### Exercise
No pictures belong in the copy. Retype exactly, and only, the stretch of lines below from the one with "Table 6. Parameters of egg morphology and egg" through the one with "Figure 1. Discovery".

### Data records

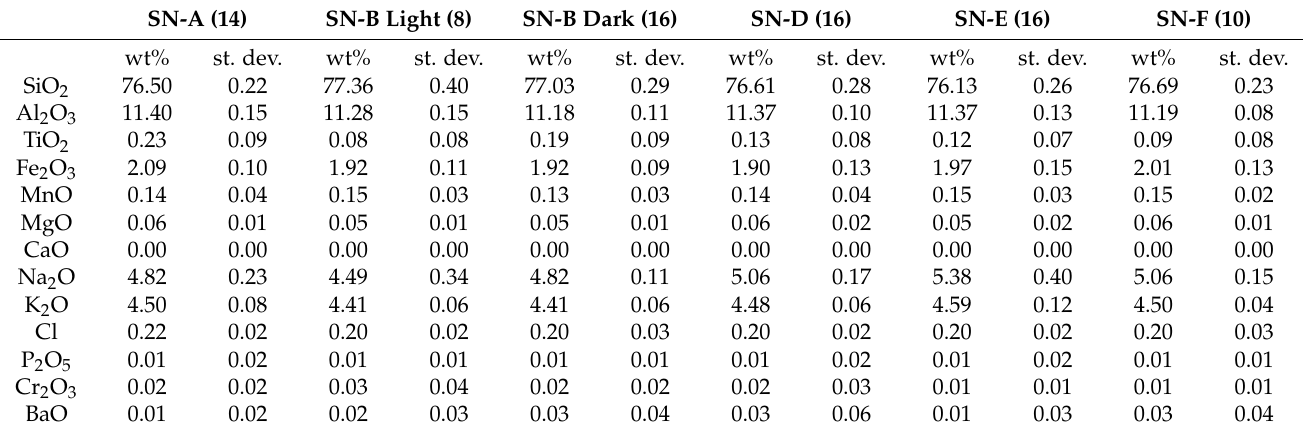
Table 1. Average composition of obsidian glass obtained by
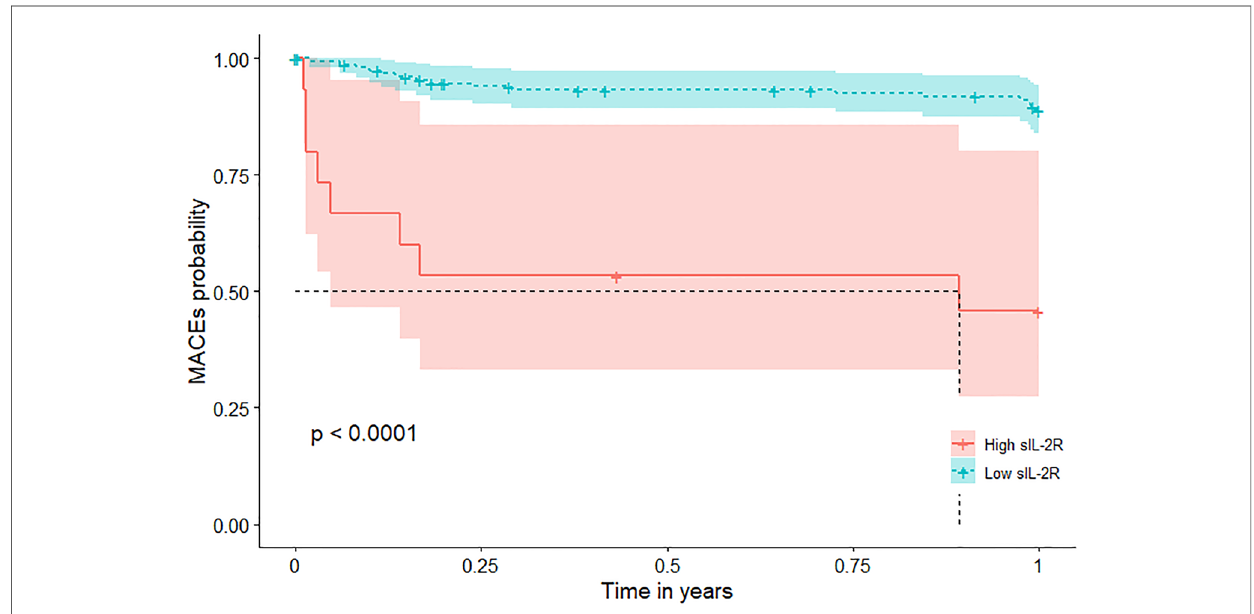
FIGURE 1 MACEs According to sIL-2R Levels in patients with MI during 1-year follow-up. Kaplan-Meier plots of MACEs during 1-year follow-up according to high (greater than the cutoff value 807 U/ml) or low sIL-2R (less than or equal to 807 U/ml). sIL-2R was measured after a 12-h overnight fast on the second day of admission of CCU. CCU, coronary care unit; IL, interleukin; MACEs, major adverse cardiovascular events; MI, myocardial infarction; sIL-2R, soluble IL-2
...
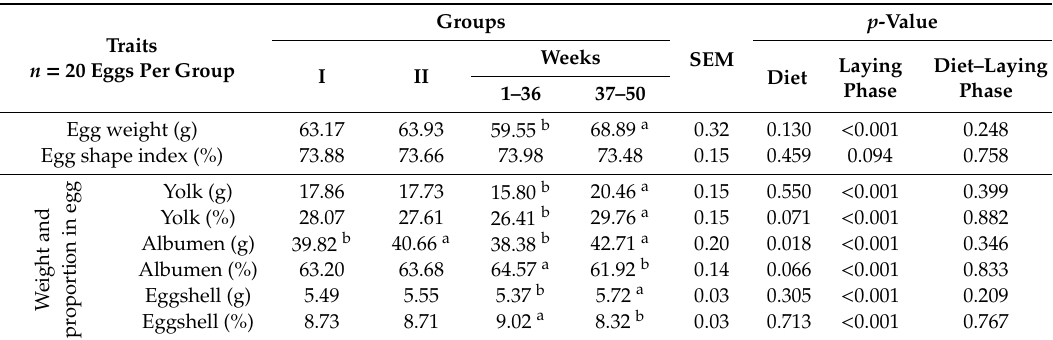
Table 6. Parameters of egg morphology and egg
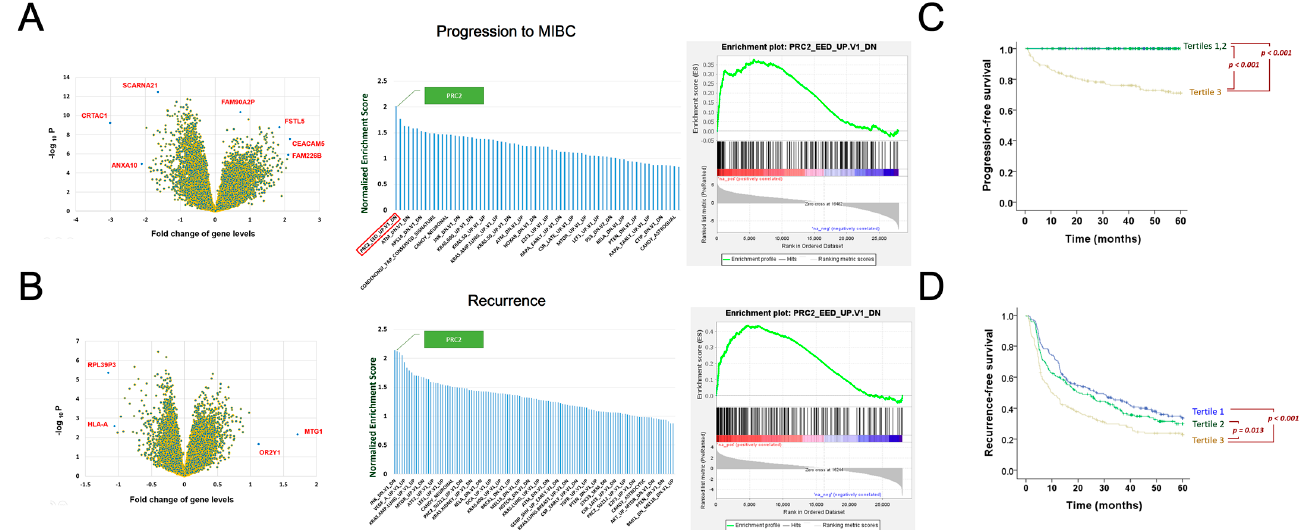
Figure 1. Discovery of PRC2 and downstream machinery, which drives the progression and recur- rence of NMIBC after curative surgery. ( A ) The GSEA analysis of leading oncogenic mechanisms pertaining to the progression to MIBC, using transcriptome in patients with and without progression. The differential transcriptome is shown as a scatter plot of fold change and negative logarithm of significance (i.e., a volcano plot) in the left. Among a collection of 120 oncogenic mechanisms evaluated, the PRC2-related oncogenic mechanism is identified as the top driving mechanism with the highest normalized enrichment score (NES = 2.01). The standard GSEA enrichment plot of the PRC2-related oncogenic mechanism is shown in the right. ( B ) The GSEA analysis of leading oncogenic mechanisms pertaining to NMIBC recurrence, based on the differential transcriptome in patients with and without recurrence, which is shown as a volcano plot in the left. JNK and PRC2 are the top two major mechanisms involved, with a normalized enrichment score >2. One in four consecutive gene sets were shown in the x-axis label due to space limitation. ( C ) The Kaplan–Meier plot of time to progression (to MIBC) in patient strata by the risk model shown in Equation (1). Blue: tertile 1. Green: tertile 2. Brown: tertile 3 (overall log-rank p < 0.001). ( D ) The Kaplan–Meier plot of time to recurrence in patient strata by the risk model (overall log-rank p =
==
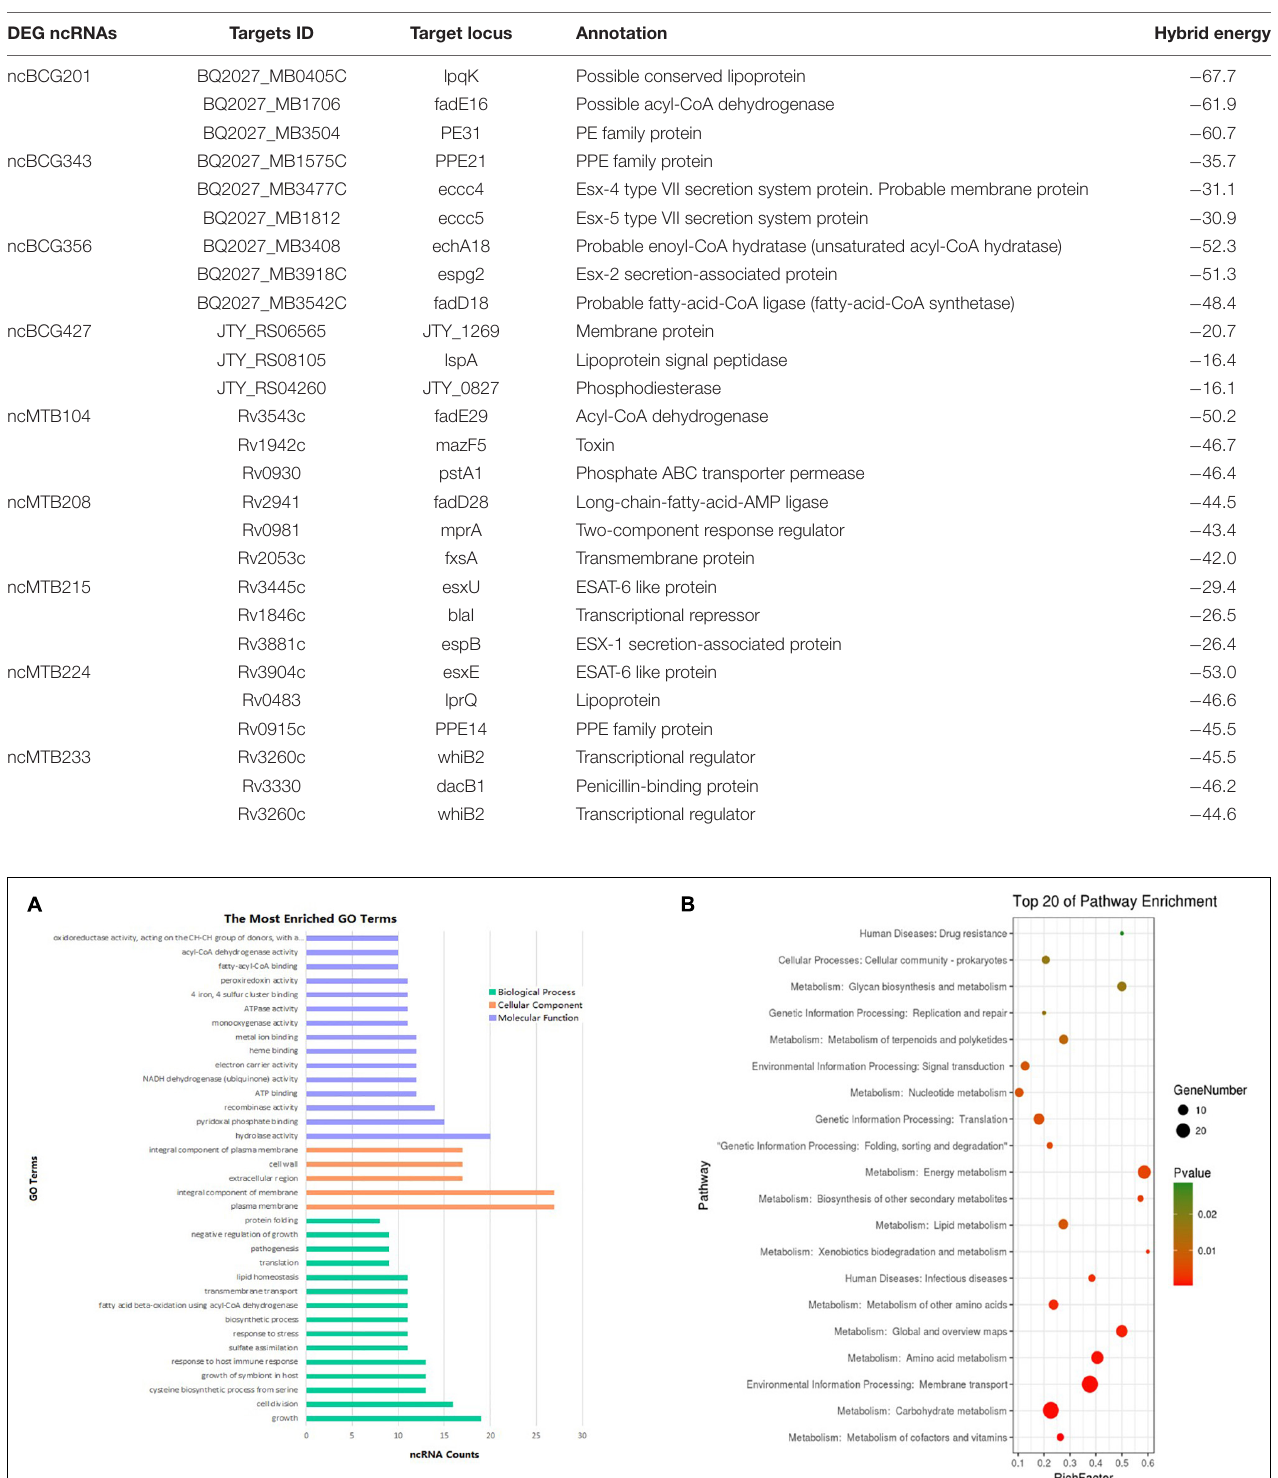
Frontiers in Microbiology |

### Answer box
Table 6. Parameters of egg morphology and egg
Figure 1. Discovery of PRC2 and downstream machinery, which drives the progression and recur- rence of NMIBC after curative surgery. ( A ) The GSEA analysis of leading oncogenic mechanisms pertaining to the progression to MIBC, using transcriptome in patients with and without progression. The differential transcriptome is shown as a scatter plot of fold change and negative logarithm of significance (i.e., a volcano plot) in the left. Among a collection of 120 oncogenic mechanisms evaluated, the PRC2-related oncogenic mechanism is identified as the top driving mechanism with the highest normalized enrichment score (NES = 2.01). The standard GSEA enrichment plot of the PRC2-related oncogenic mechanism is shown in the right. ( B ) The GSEA analysis of leading oncogenic mechanisms pertaining to NMIBC recurrence, based on the differential transcriptome in patients with and without recurrence, which is shown as a volcano plot in the left. JNK and PRC2 are the top two major mechanisms involved, with a normalized enrichment score >2. One in four consecutive gene sets were shown in the x-axis label due to space limitation. ( C ) The Kaplan–Meier plot of time to progression (to MIBC) in patient strata by the risk model shown in Equation (1). Blue: tertile 1. Green: tertile 2. Brown: tertile 3 (overall log-rank p < 0.001). ( D ) The Kaplan–Meier plot of time to recurrence in patient strata by the risk model (overall log-rank p =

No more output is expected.